Our study is one of the largest studies revealing the chest X-ray findings of children with COVID-19 pneumonia. In this multicenter study, a standardized online database via RedCap was utilized to collect data from across the country, providing a highly robust database to conduct a study. Furthermore, every institution followed the Thai National Guidance for the diagnosis and treatment of COVID-19 by the Department of Medical Services during the study period. Our study focused on the pre-Delta and Delta-dominant eras of COVID-19 to understand how certain variants might impact chest X-ray results during these critical periods. A significantly higher proportion of children with typical radiographic findings were found during the Delta period. Hence, it’s crucial to explore how different COVID-19 variants might affect chest X-ray results in the future study.
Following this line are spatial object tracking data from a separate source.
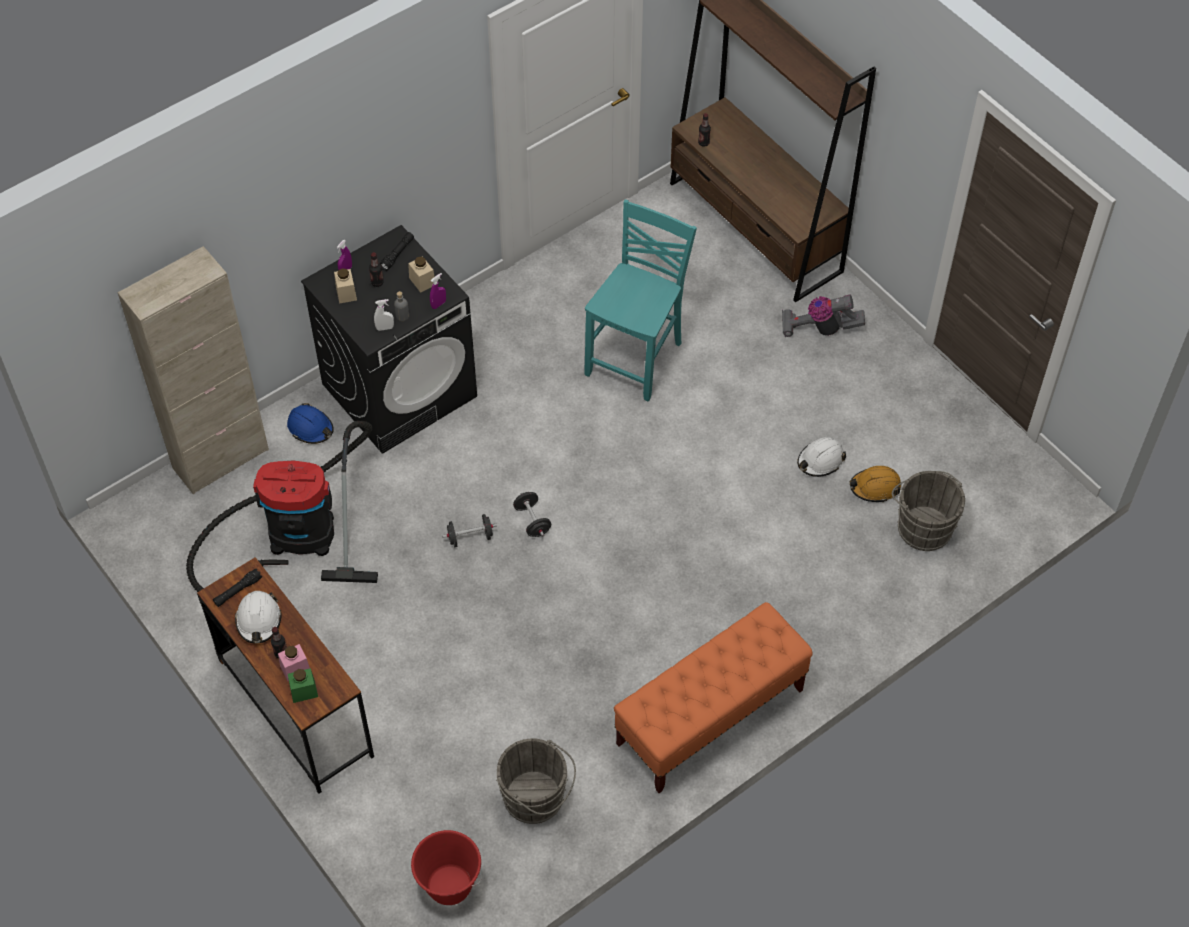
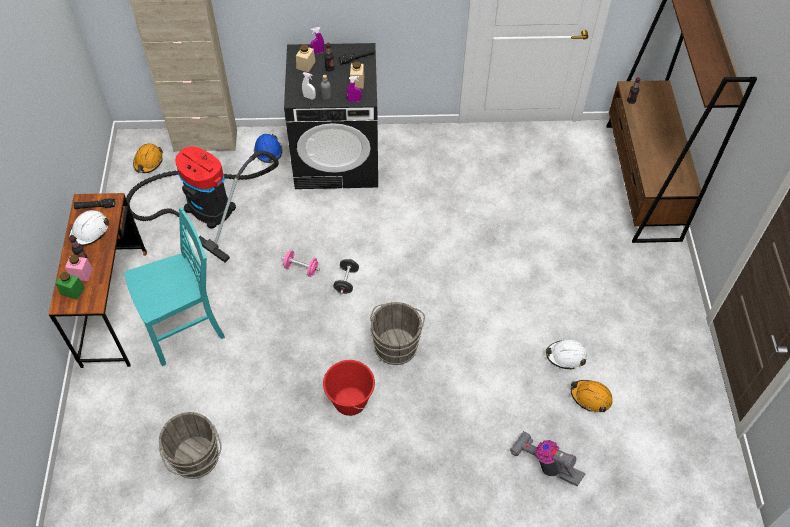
camera: 35 degrees right, 0 degrees up
red bucket [411,830,482,905] -> red bucket moved to [323,360,375,416]
black dumbbell [442,514,497,547] -> pink dumbbell [282,250,320,277]
turquoise chair [584,200,697,401] -> turquoise chair moved to [124,207,225,366]
orange bench [614,602,813,793] -> none
vacuum cleaner [782,295,865,337] -> vacuum cleaner moved to [510,431,585,486]
grey bucket [892,471,965,551] -> grey bucket moved to [370,302,425,365]
none -> orange hard hat [133,143,163,173]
However, it’s crucial to note that the heterogeneous image quality of chest X-rays and the experience of pediatric radiologists and pulmonologists in each institution may impact the accurate detection and interpretation of chest X-ray findings. Furthermore, it’s crucial to consider that children with proven COVID-19 might have concurrent bacterial or viral infections, adding complexity to the interpretation of chest X-ray findings. This study lacks a direct comparison with other respiratory diseases. This limitation hinders assessing the specificity and sensitivity of X-ray manifestations of COVID-19 pneumonia, which merits further investigation. Despite these challenges, our study successfully outlined the spectrum of chest X-rays in children with COVID-19 pneumonia at the national level, providing valuable insights into the field.

5. Conclusion

Most children with COVID-19 pneumonia had indeterminate chest X-rays according to the previous classification. Thus, relying solely on a chest X-ray might not be enough to early detect COVID-19 pneumonia in children. To overcome this limitation, we suggest using chest X-rays in conjunction with clinical presentation to screen high-risk patients with symptoms for early detection of COVID-19 pneumonia.

Acknowledgments

The authors are grateful to all pediatricians, radiologists, nurses, technicians, and healthcare workers responsible for patient care at all centers.